[EXTRACT TO READ Boundary: Start]

Long Distance Voyager

By The Metric Maven

Bulldog Edition

When it comes to distance, the larger metric prefixes are generally neglected. Astronomers feel justified in using Astronomical Units to describe distances within the solar system. When distances become large enough, the ubiquitous light-year is then employed with great relish and awe. One of the arguments offered for the absence of the larger metric prefixes in astronomy, is that the distances are just too large, and the metric system is overwhelmed. The distances are just too astronomical for the metric system to handle!—or even convey their vastness! Generally, this manner of argument masks a provincial desire by a specialty of engineering or science to have its “own” special measurements. It is also stated that people can only relate to Km and smaller metric measures because the other distances are outside of their everyday experience.

I have had the privilege of working with some incredibly talented engineers, including the Engineer, who designed the high gain dish antenna which resides on the front of the Voyager spacecraft. His name is Michel, and I once shared an office with him. The Voyager antenna would at one time have been within millimeters of Michel, it was then moved about 4000 Kilometers away from him so it could be launched into space on September 5, 1977 (1977-09-05). It ascended from our planet, which has a circumference of 40 Megameters. Michel’s antenna then passed the orbit of the moon which is about 384 Megameters from Earth. One could argue that the Voyager spacecraft was now in the realm of the solar system. At that point, its distance from the sun might be a more meaningful reference point to describe its distance from us. The Earth is approximately 150 Gigameters from the sun.

Gigameters is a useful length to describe the distances of our planets from the sun, as well as the current location of the Voyager spacecraft (2014-04-04). Michel’s antenna is part of the singular human-constructed object we call Voyager 1, and is further away from the Earth than any other space probe in history—and likely to remain so. Despite the fact that Voyager is now beyond our solar system, its distance is still readily describable in terms of Gigameters. Below is a table of planetary distances and Voyager 1 and 2:

I don’t recall any astronomers ever using Gigameters in school or on television, even though it is a convenient unit. Astronomers define their own “yardstick” which they call an astronomical unit. This astronomical unit is defined as the distance from the earth to the sun, therefore 1 AU = 150 Gigameters. I don’t see why modern astronomers, by which I mean astronomers who have been born after 1960, don’t use Gigameters instead. The prefix Giga was officially adopted in 1960. A Gigameter is certainly as convenient of a unit as an AU, and it’s tied to the meter, which is the universal measurement length used by science, and by 95% of the worlds population. When a person, even an American, sees the symbol Km, they see kilometers. The lack of use of the designation Gm for Gigameters by astronomers makes it unfamiliar and seemingly awkward. It is only the lack of general use which makes this so.

[EXTRACT TO READ Boundary: End]
[DATA EXTRACT Boundary: Start]

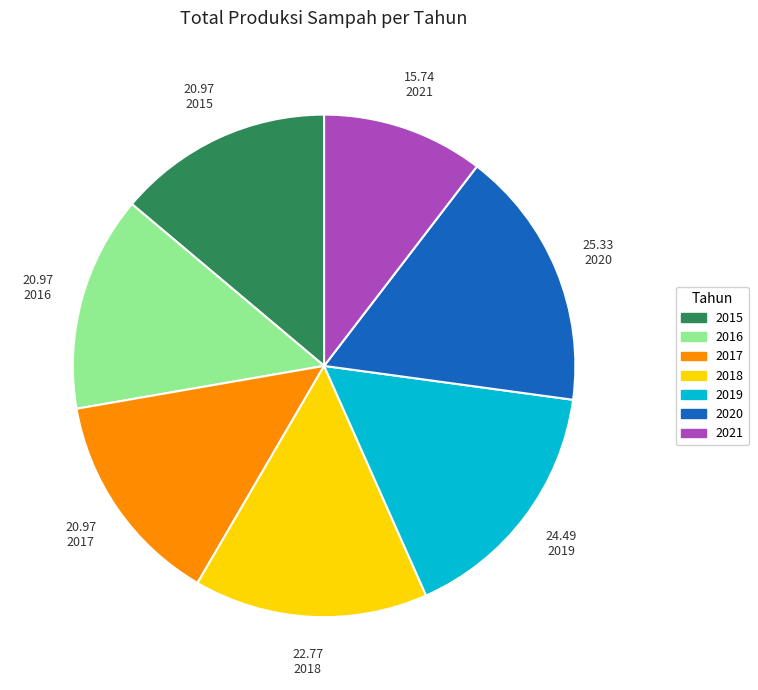

Do 2015 and 2018 together represent more than half of the pie?

No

[DATA EXTRACT Boundary: End]

In the Voyager article, how far from Earth is the orbit of the moon? The data shown here was collected from a different source than the text.

About 384 Megameters.